── ENTRIES SUPPLIED ──

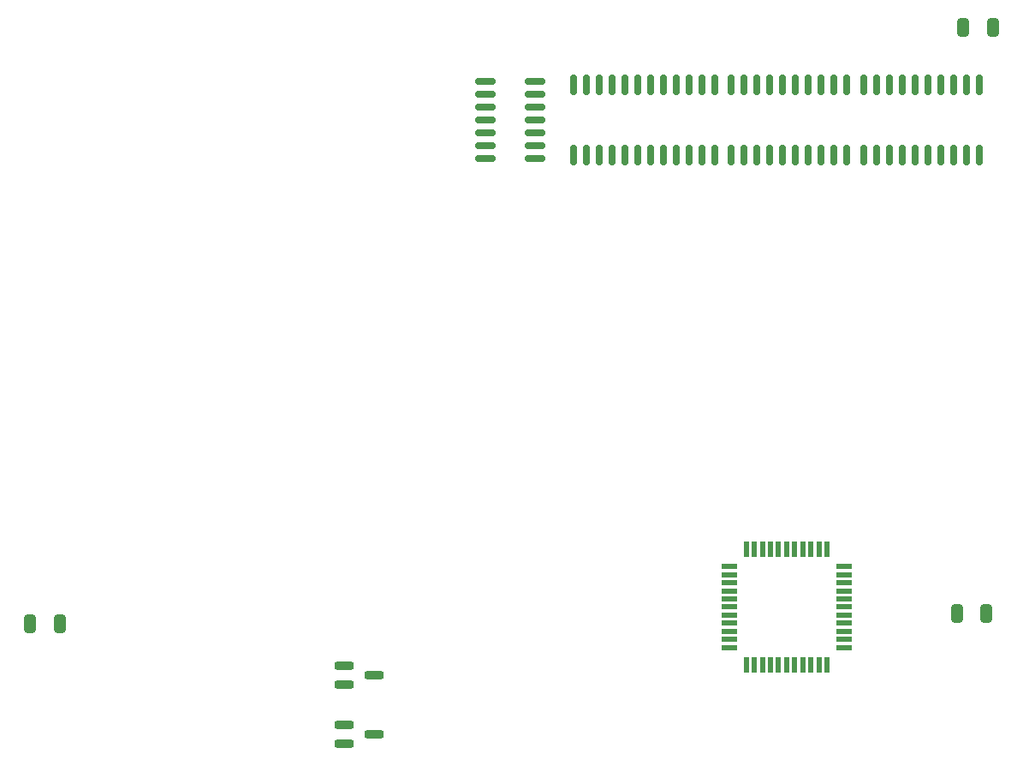
<source format=gbr>
%TF.GenerationSoftware,KiCad,Pcbnew,8.0.5-8.0.5-0~ubuntu22.04.1*%
%TF.CreationDate,2024-10-05T19:46:27+02:00*%
%TF.ProjectId,6502_6800_CPU,36353032-5f36-4383-9030-5f4350552e6b,rev?*%
%TF.SameCoordinates,Original*%
%TF.FileFunction,Paste,Top*%
%TF.FilePolarity,Positive*%
%FSLAX46Y46*%
G04 Gerber Fmt 4.6, Leading zero omitted, Abs format (unit mm)*
G04 Created by KiCad (PCBNEW 8.0.5-8.0.5-0~ubuntu22.04.1) date 2024-10-05 19:46:27*
%MOMM*%
%LPD*%
G01*
G04 APERTURE LIST*
G04 Aperture macros list*
%AMRoundRect*
0 Rectangle with rounded corners*
0 $1 Rounding radius*
0 $2 $3 $4 $5 $6 $7 $8 $9 X,Y pos of 4 corners*
0 Add a 4 corners polygon primitive as box body*
4,1,4,$2,$3,$4,$5,$6,$7,$8,$9,$2,$3,0*
0 Add four circle primitives for the rounded corners*
1,1,$1+$1,$2,$3*
1,1,$1+$1,$4,$5*
1,1,$1+$1,$6,$7*
1,1,$1+$1,$8,$9*
0 Add four rect primitives between the rounded corners*
20,1,$1+$1,$2,$3,$4,$5,0*
20,1,$1+$1,$4,$5,$6,$7,0*
20,1,$1+$1,$6,$7,$8,$9,0*
20,1,$1+$1,$8,$9,$2,$3,0*%
G04 Aperture macros list end*
%ADD10RoundRect,0.200000X-0.750000X-0.200000X0.750000X-0.200000X0.750000X0.200000X-0.750000X0.200000X0*%
%ADD11RoundRect,0.150000X-0.150000X0.837500X-0.150000X-0.837500X0.150000X-0.837500X0.150000X0.837500X0*%
%ADD12RoundRect,0.150000X0.150000X-0.837500X0.150000X0.837500X-0.150000X0.837500X-0.150000X-0.837500X0*%
%ADD13RoundRect,0.250000X-0.325000X-0.650000X0.325000X-0.650000X0.325000X0.650000X-0.325000X0.650000X0*%
%ADD14RoundRect,0.150000X-0.825000X-0.150000X0.825000X-0.150000X0.825000X0.150000X-0.825000X0.150000X0*%
%ADD15R,0.550000X1.500000*%
%ADD16R,1.500000X0.550000*%
G04 APERTURE END LIST*
D10*
%TO.C,D2*%
X83844000Y-126558000D03*
X83844000Y-128458000D03*
X86844000Y-127508000D03*
%TD*%
%TO.C,D1*%
X83844000Y-132400000D03*
X83844000Y-134300000D03*
X86844000Y-133350000D03*
%TD*%
D11*
%TO.C,U2*%
X120523000Y-69215000D03*
X119253000Y-69215000D03*
X117983000Y-69215000D03*
X116713000Y-69215000D03*
X115443000Y-69215000D03*
X114173000Y-69215000D03*
X112903000Y-69215000D03*
X111633000Y-69215000D03*
X110363000Y-69215000D03*
X109093000Y-69215000D03*
X107823000Y-69215000D03*
X106553000Y-69215000D03*
X106553000Y-76140000D03*
X107823000Y-76140000D03*
X109093000Y-76140000D03*
X110363000Y-76140000D03*
X111633000Y-76140000D03*
X112903000Y-76140000D03*
X114173000Y-76140000D03*
X115443000Y-76140000D03*
X116713000Y-76140000D03*
X117983000Y-76140000D03*
X119253000Y-76140000D03*
X120523000Y-76140000D03*
%TD*%
D12*
%TO.C,U4*%
X135255000Y-76106500D03*
X136525000Y-76106500D03*
X137795000Y-76106500D03*
X139065000Y-76106500D03*
X140335000Y-76106500D03*
X141605000Y-76106500D03*
X142875000Y-76106500D03*
X144145000Y-76106500D03*
X145415000Y-76106500D03*
X146685000Y-76106500D03*
X146685000Y-69181500D03*
X145415000Y-69181500D03*
X144145000Y-69181500D03*
X142875000Y-69181500D03*
X141605000Y-69181500D03*
X140335000Y-69181500D03*
X139065000Y-69181500D03*
X137795000Y-69181500D03*
X136525000Y-69181500D03*
X135255000Y-69181500D03*
%TD*%
D13*
%TO.C,C3*%
X145083000Y-63500000D03*
X148033000Y-63500000D03*
%TD*%
D14*
%TO.C,U5*%
X97834001Y-68834000D03*
X97834001Y-70104000D03*
X97834001Y-71374000D03*
X97834001Y-72644000D03*
X97834001Y-73914000D03*
X97834001Y-75184000D03*
X97834001Y-76454000D03*
X102784001Y-76454000D03*
X102784001Y-75184000D03*
X102784001Y-73914000D03*
X102784001Y-72644000D03*
X102784001Y-71374000D03*
X102784001Y-70104000D03*
X102784001Y-68834000D03*
%TD*%
D13*
%TO.C,C8*%
X144471600Y-121462800D03*
X147421600Y-121462800D03*
%TD*%
D15*
%TO.C,U9*%
X123650000Y-126490000D03*
X124450000Y-126490000D03*
X125250000Y-126490000D03*
X126050000Y-126490000D03*
X126850000Y-126490000D03*
X127650000Y-126490000D03*
X128450000Y-126490000D03*
X129250000Y-126490000D03*
X130050000Y-126490000D03*
X130850000Y-126490000D03*
X131650000Y-126490000D03*
D16*
X133350000Y-124790000D03*
X133350000Y-123990000D03*
X133350000Y-123190000D03*
X133350000Y-122390000D03*
X133350000Y-121590000D03*
X133350000Y-120790000D03*
X133350000Y-119990000D03*
X133350000Y-119190000D03*
X133350000Y-118390000D03*
X133350000Y-117590000D03*
X133350000Y-116790000D03*
D15*
X131650000Y-115090000D03*
X130850000Y-115090000D03*
X130050000Y-115090000D03*
X129250000Y-115090000D03*
X128450000Y-115090000D03*
X127650000Y-115090000D03*
X126850000Y-115090000D03*
X126050000Y-115090000D03*
X125250000Y-115090000D03*
X124450000Y-115090000D03*
X123650000Y-115090000D03*
D16*
X121950000Y-116790000D03*
X121950000Y-117590000D03*
X121950000Y-118390000D03*
X121950000Y-119190000D03*
X121950000Y-119990000D03*
X121950000Y-120790000D03*
X121950000Y-121590000D03*
X121950000Y-122390000D03*
X121950000Y-123190000D03*
X121950000Y-123990000D03*
X121950000Y-124790000D03*
%TD*%
D12*
%TO.C,U3*%
X122174000Y-76106500D03*
X123444000Y-76106500D03*
X124714000Y-76106500D03*
X125984000Y-76106500D03*
X127254000Y-76106500D03*
X128524000Y-76106500D03*
X129794000Y-76106500D03*
X131064000Y-76106500D03*
X132334000Y-76106500D03*
X133604000Y-76106500D03*
X133604000Y-69181500D03*
X132334000Y-69181500D03*
X131064000Y-69181500D03*
X129794000Y-69181500D03*
X128524000Y-69181500D03*
X127254000Y-69181500D03*
X125984000Y-69181500D03*
X124714000Y-69181500D03*
X123444000Y-69181500D03*
X122174000Y-69181500D03*
%TD*%
D13*
%TO.C,C7*%
X52832000Y-122428000D03*
X55782000Y-122428000D03*
%TD*%
M02*

</source>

───

The answer must consist of every line from the entries that holds the string "corners".

0 Rectangle with rounded corners*
0 $2 $3 $4 $5 $6 $7 $8 $9 X,Y pos of 4 corners*
0 Add a 4 corners polygon primitive as box body*
0 Add four circle primitives for the rounded corners*
0 Add four rect primitives between the rounded corners*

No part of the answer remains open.